Hastalığın belirtilerinin ilk günden itibaren etkili olduğunu belirten Dr. Yolaçan, her yaş grubunun hastalıktan etkilendiğini, virüsü aldıktan 1 gün sonra belirtilerin başladığını ve kuluçka döneminin ise 1-2 gün arası sürdüğünü anlattı. En belirgin semptomların ise baş ağrısı, 'boğaz ağrısı ve ateşlenme, bazen 72 saate kadar sürebilen yüksek ateş, kuru öksürük, kas ve eklem ağrıları' olduğunu ifade etti. Hastalığın 0-4 yaş çocuklarda ağır seyrettiğine dikkat çeken Dr. Yolaçan şunları söyledi:

“Özellikle yetişkinlerde ve gençlerde ek hastalıkları varsa ağır seyredebiliyor. 60 yaş üstü grupta ise kilolu hastalar, diyabet hastaları, kalp kapak hastalığı olanlar ve bypass geçiren kişiler de biraz ağır geçiriyor. Semptomlar ilk 4-5 gün ateşli, öksürüklü şekilde oluyor. Daha sonra hastanın altta yatan hastalığına göre, astımı varsa öksürük uzun sürüyor, KOAH varsa nefes darlığı uzun sürüyor. Yaklaşık 2 hafta kadar şikâyetler devam ediyor.”

“Kalabalık ve kapalı mekanlarda mutlaka maske takmalıyız”

Hastalıktan korunmak için maske takılmasını öneren Dr. Yolaçan, dinlenmenin ve ilaç tedavisinin önemini vurgulayarak, “Tedbir olarak öncelikle kalabalık ve kapalı mekanlarda mutlaka maske takmalıyız. Sık sık el yıkamalıyız. Çocukların burun akıntısı, hapşırık ve ateş gibi bir viral enfeksiyonu varsa, yaşlıların ek hastalığı varsa biraz daha dikkatli olup evde de mutlaka maske takılması gerekiyor. Bu hastalıkta dinlenmek çok etkili oluyor. Semptomlar başladıktan sonra ilk 3 gün mutlaka iyice dinlenip, tedavi olunması gerekiyor” ifadelerini kullandı.

“Takviye vitaminler ile karaciğeri yormaktan kaçınmalıyız”

Günümüzde sıkça başvurulan takviye vitaminlerin yüksek miktarda kullanımının karaciğerde zorlanmaya neden olabileceğine değinen Göğüs Hastalıkları Uzmanı Dr. Yolaçan, “Ateş ve öksürük 3 günden uzun süredir devam ediyorsa mutlaka bir uzman doktora danışılmalı ve muayene olunmalıdır.
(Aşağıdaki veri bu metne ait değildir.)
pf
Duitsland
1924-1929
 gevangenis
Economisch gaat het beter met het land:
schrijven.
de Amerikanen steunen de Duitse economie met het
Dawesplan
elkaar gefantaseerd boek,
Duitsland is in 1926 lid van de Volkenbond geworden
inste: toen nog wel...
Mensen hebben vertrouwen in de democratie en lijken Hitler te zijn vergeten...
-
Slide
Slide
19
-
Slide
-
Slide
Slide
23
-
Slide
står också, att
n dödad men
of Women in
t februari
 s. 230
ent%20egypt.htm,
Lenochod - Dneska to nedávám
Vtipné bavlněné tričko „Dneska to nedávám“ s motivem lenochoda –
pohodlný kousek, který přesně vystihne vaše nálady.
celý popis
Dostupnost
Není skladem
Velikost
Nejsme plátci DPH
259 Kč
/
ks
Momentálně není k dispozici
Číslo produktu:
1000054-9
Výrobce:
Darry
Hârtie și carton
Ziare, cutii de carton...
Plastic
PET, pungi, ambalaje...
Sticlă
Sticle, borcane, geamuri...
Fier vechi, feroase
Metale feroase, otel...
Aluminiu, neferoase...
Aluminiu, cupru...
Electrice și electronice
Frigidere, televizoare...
Kulak burun boğaz ve göğüs hastalıkları uzmanları bu hastalıkla doğrudan ilgilidir. Covid-19 gibi normal spesifik bir tedavisi yok ama palyatif tedavi dediğimiz, ateş varsa ateşin tedavisi, öksürük varsa öksürüğün tedavisi yapılır. Evde ise günümüzde çok yaygın olan sağlıklı beslenme ürünleri ve vitaminler çok yaygın. Bunları fazla tüketerek karaciğeri yormaktan kaçınmalıyız. Dinlenerek, normal sağlıklı beslenerek, bir ya da iki bardak bitki çayı ve bol sıvı alarak hastalığın atlatılması gerekiyor” dedi.

Devam eden belirtilerin mutlaka uzman doktorlar tarafından yapılacak testlerle tedavi edilmesi gerektiğini vurgulayan Dr. Yolaçan, şikâyetlerin 3 günden fazla uzaması halinde mutlaka bir sağlık merkezine başvurulması gerektiğini belirtti.